I am CHEAP! There, I said it! It is just the way I am and I think I came by it naturally maybe even genetically through my mother. It is a great virtue sometimes and it is also sometimes a terrible vice. My husband on the other hand was not cheap. He liked to spend money mostly on sports equipment but he also loved to be generous which made it a virtue most of the time. This could have been a perpetual problem and for some of our marriage it actually was. I finally decided that our marriage was just a little dysfunctional when it came to money and how we dealt with it. We figured out how to make it work without creating a lot of tension.
With that being said, we didn't allow our differences to determine how we interacted and as we created our family over time, I learned why we both had the feelings and attitudes we had. His was because of the emotions around money in his childhood home. In my childhood home, we never lacked for anything but my parents discussed why we should be careful with money. I am cheap not because I feel the need to not spend money, I am cheap because I just am. He is generous and doesn't keep very good track of where he spends money just because he is. I love him for who he is and have learned to live with his little quirk by enjoying and thanking him for his thoughtfulness when he spent money in spoiling me and our children or being generous to others. He dealt with my cheapness by making sure he enlisted our kids help to direct me not to buy the cheapest model available but to look for one he had prompted them on before. I could laugh that he did that because sometimes my cheapness even bothered me, it's just one of my quirks. After he passed away last year, I can look around my house and see all the nice gifts he showered me with that have so much more meaning. They make me feel a little closer to him and I am grateful that I have little reminders of him all over our house.

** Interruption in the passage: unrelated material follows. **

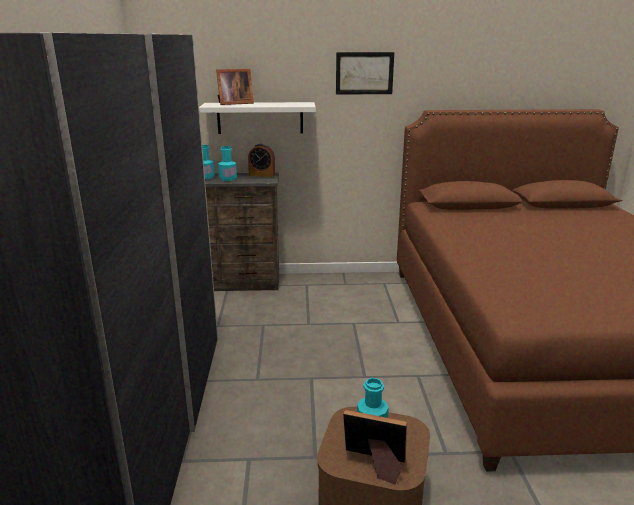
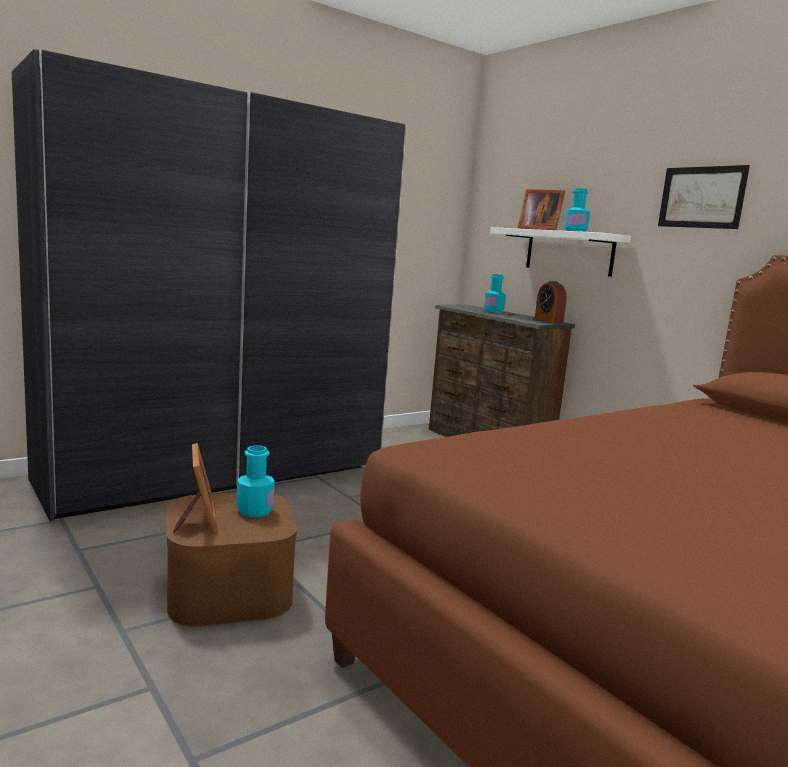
camera: 55 degrees right, 10 degrees down
turquoise bottle [218,146,237,181] -> turquoise bottle moved to [564,188,590,232]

In Gottman's book The Seven Principles for Making Marriage Work he states that perpetual problems don't have to lead to gridlock which is when partners can't find a way to overcome their perpetual problems and they lead to feelings of resentment. Gridlock and resentment eventually make compromise impossible along with all the ensuing emotions inherent in perpetual conflict.
After about 15 years of marriage I decided that if I wasn't going to divorce him over a problem that we had, I would learn to just let it go and accept him as he is. If the problem was such that I couldn't live with him and the problem, it was something we needed to work out. There weren't too many of those problems but the ones we had, we were both emotionally intelligent and deeply committed to our family that we worked them out by compromising and supporting each other. That process refined both of us into two people who created a beautiful happy marriage and family.